The researchers tracked 150 patients with MS at the University of Texas Health Science Center – 50 Whites, 50 African American, and 50 Hispanic – who were age and gender matched. The average age of the subjects was 45, and 74% of those in each group were women.
While educational levels between the groups were similar, African Americans had a much higher rate of lost employment because of disability (38%) than Hispanics (19%) and Whites (15%, P = .02). Fifty-seven patients (38%) needed escalation of therapy, and 63% were African American.
About 30% of subjects switched DMTs because of intolerance/adverse events, and 47% of those were African American. Interferons most commonly caused adverse effects in African Americans (61%), and Whites were the most likely to not tolerate glatiramer acetate (39%) than Hispanics (8%) and African Americans (13%).
What might be behind the disparities? “It is possible that genetic factors may play a greater role than previously thought.
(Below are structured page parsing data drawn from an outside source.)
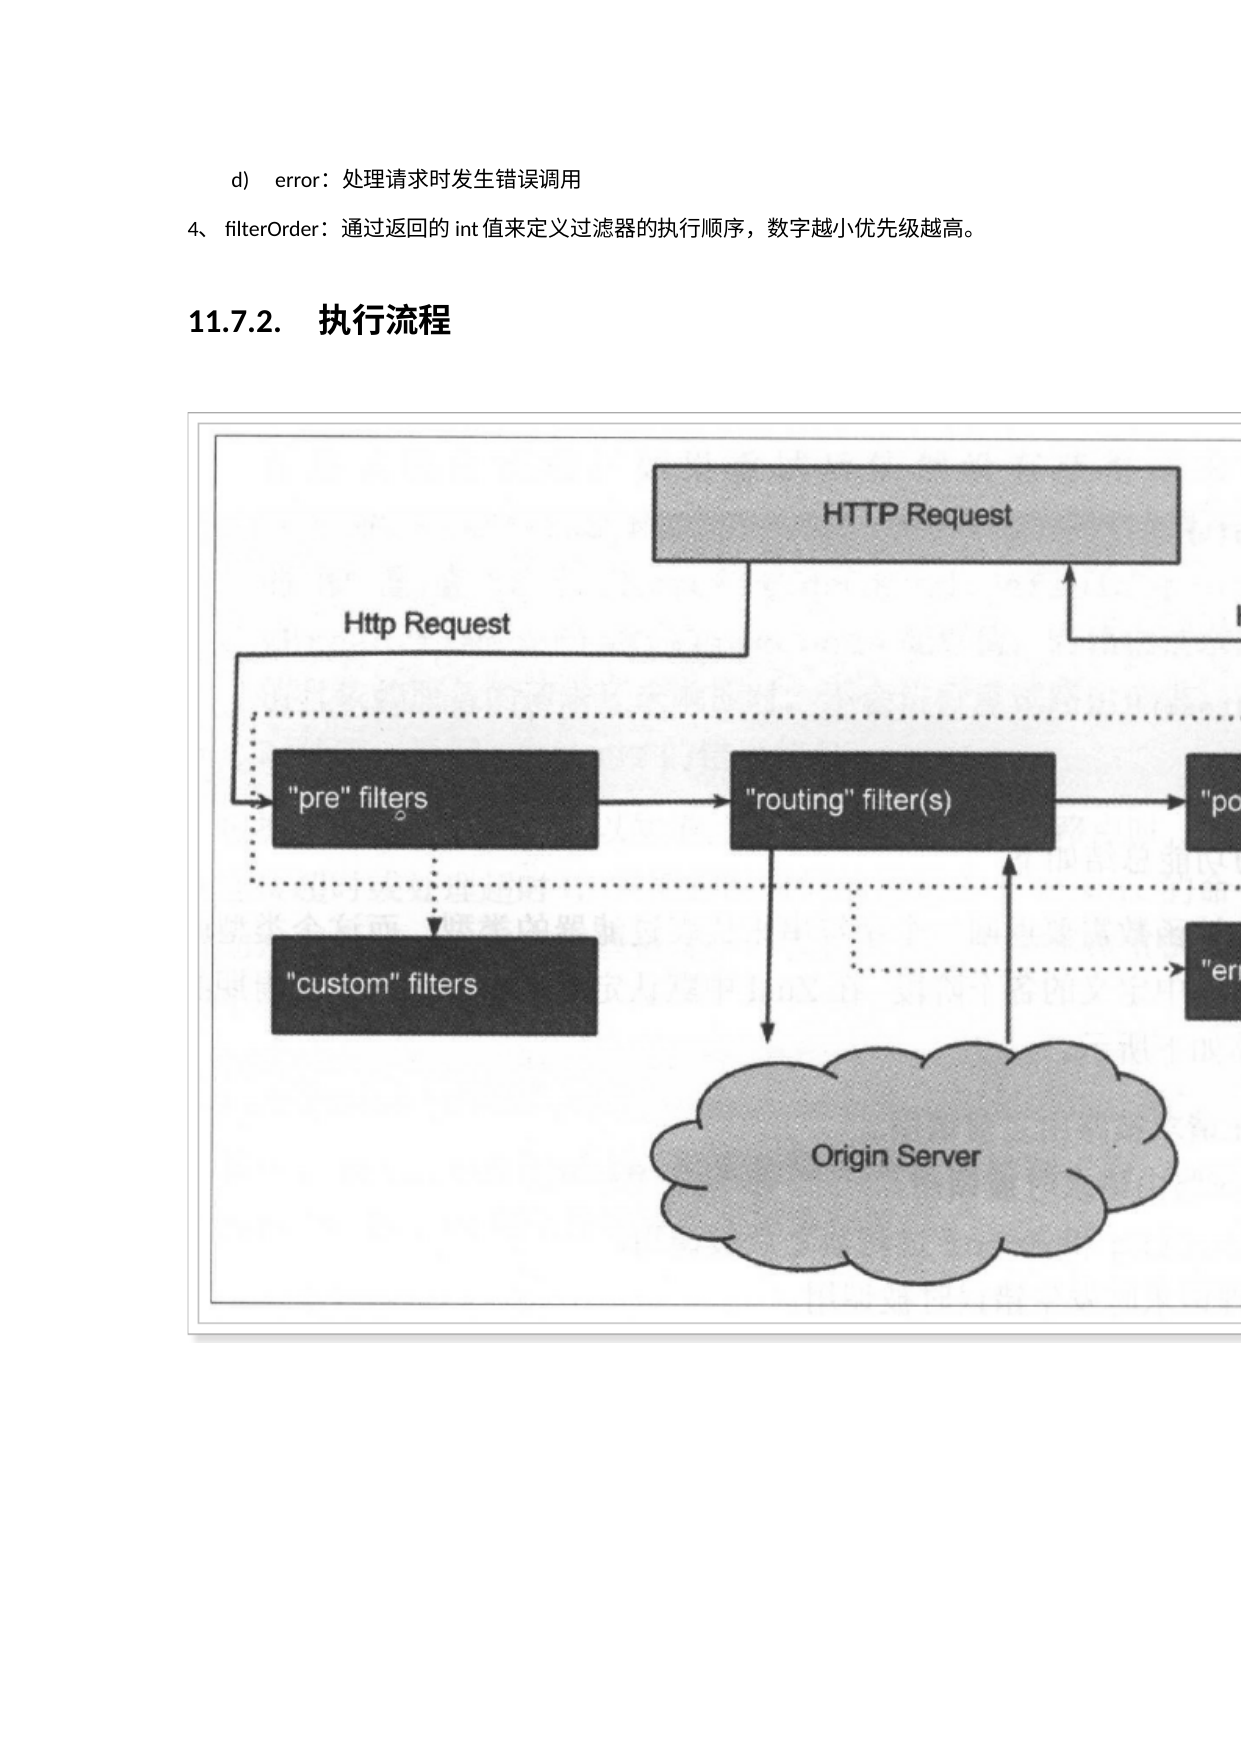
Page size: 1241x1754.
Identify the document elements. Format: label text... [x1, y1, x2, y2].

picture [187, 412, 1241, 1343]
list filterOrder：通过返回的int值来定义过滤器的执行顺序，数字越小优先级越高。 [187, 210, 1053, 243]
subtitle 执行流程 [187, 286, 1053, 351]
list error：处理请求时发生错误调用 [231, 162, 1053, 194]
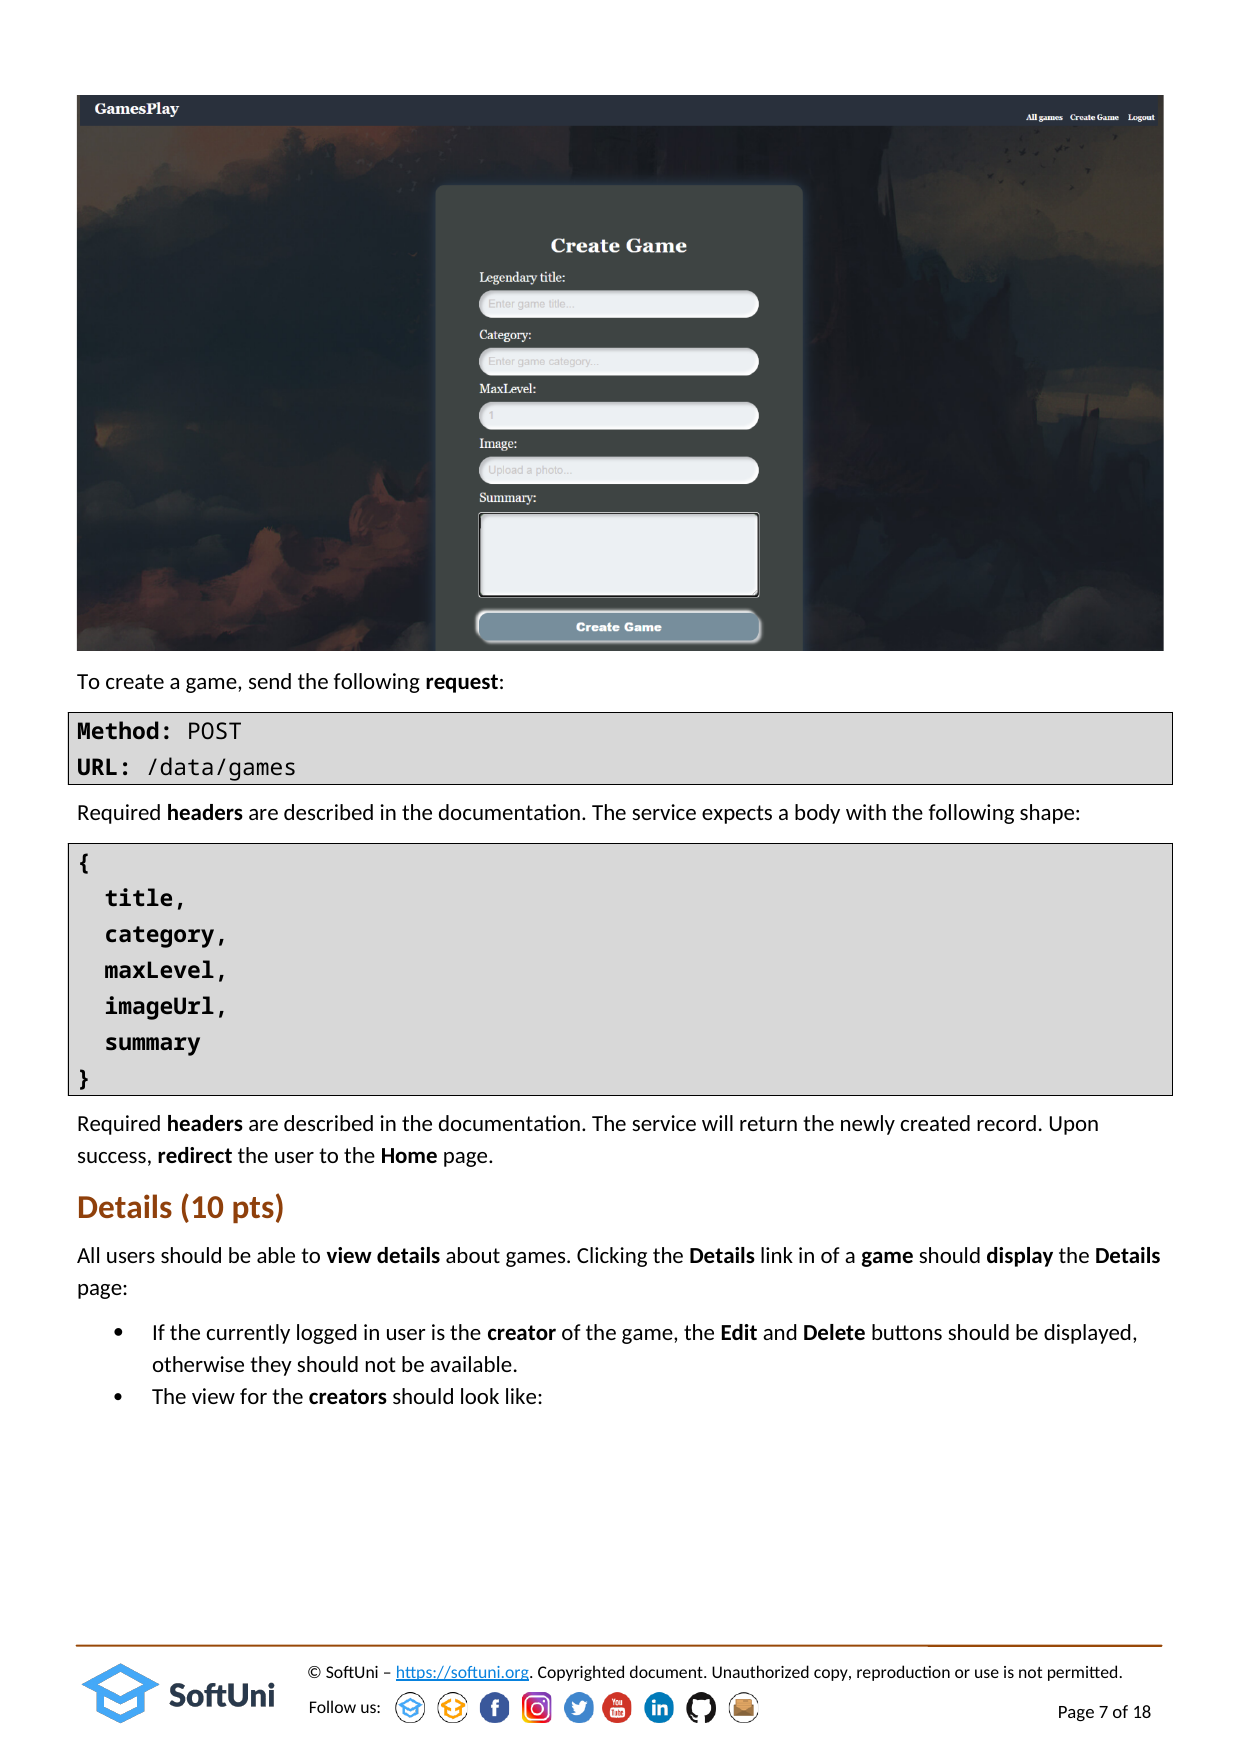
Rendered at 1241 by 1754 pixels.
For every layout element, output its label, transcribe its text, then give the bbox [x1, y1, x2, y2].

A recent study reported that Hispanic and African American patients with MS have higher levels of peripheral blood plasmablasts, which may provide indirect evidence for potential biological mechanisms underlying racial and clinical disparities in MS,” Dr. Pérez said. “These mechanisms appear to involve higher degrees of inflammation in the central nervous system. This may explain why African Americans may respond better to higher-efficacy therapies initially, when inflammatory processes predominate MS-related pathology, rather than at later stages of the disease when inflammation plays a less prominent role. Neurologists should consider higher-efficacy DMT as first line. We have begun to do this in our practice.”
Dr. Pérez said the findings offer other lessons. “Neurologists should consider that Caucasian patients tolerate glatiramer acetate less frequently, compared with other racial groups, and potentially consider using alternative DMTs unless the benefits outweigh the risks, such as during pregnancy.”
He also noted that African Americans treated with oral DMTs at baseline were more likely to develop worsening disability over time. “This argues in favor of infusion therapies as first-line treatment,” he said, adding that more Hispanics with MS were not on treatment – or discontinued treatment – compared with Whites and African Americans.
Close patient monitoring is key
Atlanta-area neurologist Mitzi Joi Williams, MD, who was asked to comment on the study findings, said in an interview that it “adds to the body of real-world evidence to assist understanding of MS in minority populations.”
She noted that African American patients who started on infusions appeared to be more stable. “There are a great deal of questions surrounding starting patients on injectables versus higher-efficacy therapy initially to prevent disability and this may lend credence to the need for closer examination of initial therapy for these patients. It is important to closely monitor patients and consider a switch in DMT if there is any clinical or radiologic progression, especially for African American and Hispanic patients since there is a great deal of data to suggest they may have more aggressive disease.”
Moving forward, more research like this is needed, she said. “Patients did all have insurance and were largely educated, but there could be other social determinants of health – i.e., transportation, lapses in insurance, or technology barriers – that may have led to worse outcomes.”
No study funding was reported, and Dr. Pérez reported no disclosures. Dr. Williams disclosed research support from EMD Serono, Genentech, and Novartis and advisory committee/consultant relationships with AbbVie, Biogen Idec, Bristol-Myers Squibb, EMD Serono, Genentech, Novartis, and Sanofi Genzyme.